Protein-coding gene in the species Homo sapiens

Synaptosomal-associated protein 23 is a protein that in humans is encoded by the SNAP23 gene. Two alternative transcript variants encoding different protein isoforms have been described for this gene.

== Function ==

Specificity of vesicular transport is regulated, in part, by the interaction of a vesicle-associated membrane protein termed synaptobrevin/VAMP with a target compartment membrane protein termed syntaxin. These proteins, together with SNAP25 (synaptosome-associated protein of 25 kDa), form a complex which serves as a binding site for the general membrane fusion machinery. Synaptobrevin/VAMP and syntaxin are believed to be involved in vesicular transport in most, if not all cells, while SNAP25 is present almost exclusively in the brain, suggesting that a ubiquitously expressed homolog of SNAP25 exists to facilitate transport vesicle/target membrane fusion in other tissues.

SNAP23 is structurally and functionally similar to SNAP25 and binds tightly to multiple syntaxins and synaptobrevins/VAMPs. It is an essential component of the high affinity receptor for the general membrane fusion machinery and is an important regulator of transport vesicle docking and fusion.

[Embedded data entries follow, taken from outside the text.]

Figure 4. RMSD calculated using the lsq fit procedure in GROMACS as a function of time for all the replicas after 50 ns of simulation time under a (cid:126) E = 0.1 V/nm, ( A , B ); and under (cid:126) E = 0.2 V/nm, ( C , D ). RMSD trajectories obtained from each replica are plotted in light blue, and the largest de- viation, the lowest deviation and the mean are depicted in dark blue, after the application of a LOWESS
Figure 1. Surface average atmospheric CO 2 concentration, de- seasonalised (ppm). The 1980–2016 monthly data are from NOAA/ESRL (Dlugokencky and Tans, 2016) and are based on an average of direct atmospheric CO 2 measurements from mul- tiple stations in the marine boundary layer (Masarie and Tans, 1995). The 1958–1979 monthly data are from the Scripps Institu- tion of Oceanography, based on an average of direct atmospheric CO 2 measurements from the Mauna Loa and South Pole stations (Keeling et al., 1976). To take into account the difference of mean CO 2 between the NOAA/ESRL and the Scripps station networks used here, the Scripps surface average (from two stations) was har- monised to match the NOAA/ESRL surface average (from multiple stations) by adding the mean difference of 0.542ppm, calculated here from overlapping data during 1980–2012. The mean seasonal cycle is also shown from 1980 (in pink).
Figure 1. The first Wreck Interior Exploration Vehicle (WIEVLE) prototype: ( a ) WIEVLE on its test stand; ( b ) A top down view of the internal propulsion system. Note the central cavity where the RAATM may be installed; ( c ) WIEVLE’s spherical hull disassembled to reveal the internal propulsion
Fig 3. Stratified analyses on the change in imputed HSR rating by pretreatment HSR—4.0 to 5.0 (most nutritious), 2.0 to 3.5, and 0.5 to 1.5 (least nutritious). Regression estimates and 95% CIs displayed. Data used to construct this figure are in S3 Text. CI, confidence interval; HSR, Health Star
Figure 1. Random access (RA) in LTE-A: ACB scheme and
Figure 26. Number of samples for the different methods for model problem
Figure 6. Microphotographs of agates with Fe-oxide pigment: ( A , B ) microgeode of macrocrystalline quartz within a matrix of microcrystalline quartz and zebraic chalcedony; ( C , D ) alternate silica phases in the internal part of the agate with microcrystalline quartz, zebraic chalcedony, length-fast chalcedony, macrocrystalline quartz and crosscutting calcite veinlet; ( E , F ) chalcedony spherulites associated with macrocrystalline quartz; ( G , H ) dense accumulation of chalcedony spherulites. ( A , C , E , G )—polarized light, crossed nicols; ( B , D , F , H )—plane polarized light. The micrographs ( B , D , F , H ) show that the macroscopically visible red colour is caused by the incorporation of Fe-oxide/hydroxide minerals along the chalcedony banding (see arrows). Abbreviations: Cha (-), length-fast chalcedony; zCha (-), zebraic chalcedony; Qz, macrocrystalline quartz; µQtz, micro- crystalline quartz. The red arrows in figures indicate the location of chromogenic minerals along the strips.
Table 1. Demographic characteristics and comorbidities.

== Clinical significance ==

In individuals with insulin resistance, SNAP23 is found to be translocated from the plasma membrane to the cytosol where it becomes associated with lipid droplets and is therefore unable to translocate GLUT-4 to the membrane, hindering glucose transport.

== Interactions ==

SNAP23 has been shown to interact with:

- Cystic fibrosis transmembrane conductance regulator,
- KIF5B,
- NAPA,
- SNAPAP,
- STX11,
- STX1A,
- STX2,
- STX4,
- STX6,
- SYBL1,
- Syntaxin 3,
- VAMP2,
- VAMP3, and
- Vesicle-associated membrane protein 8.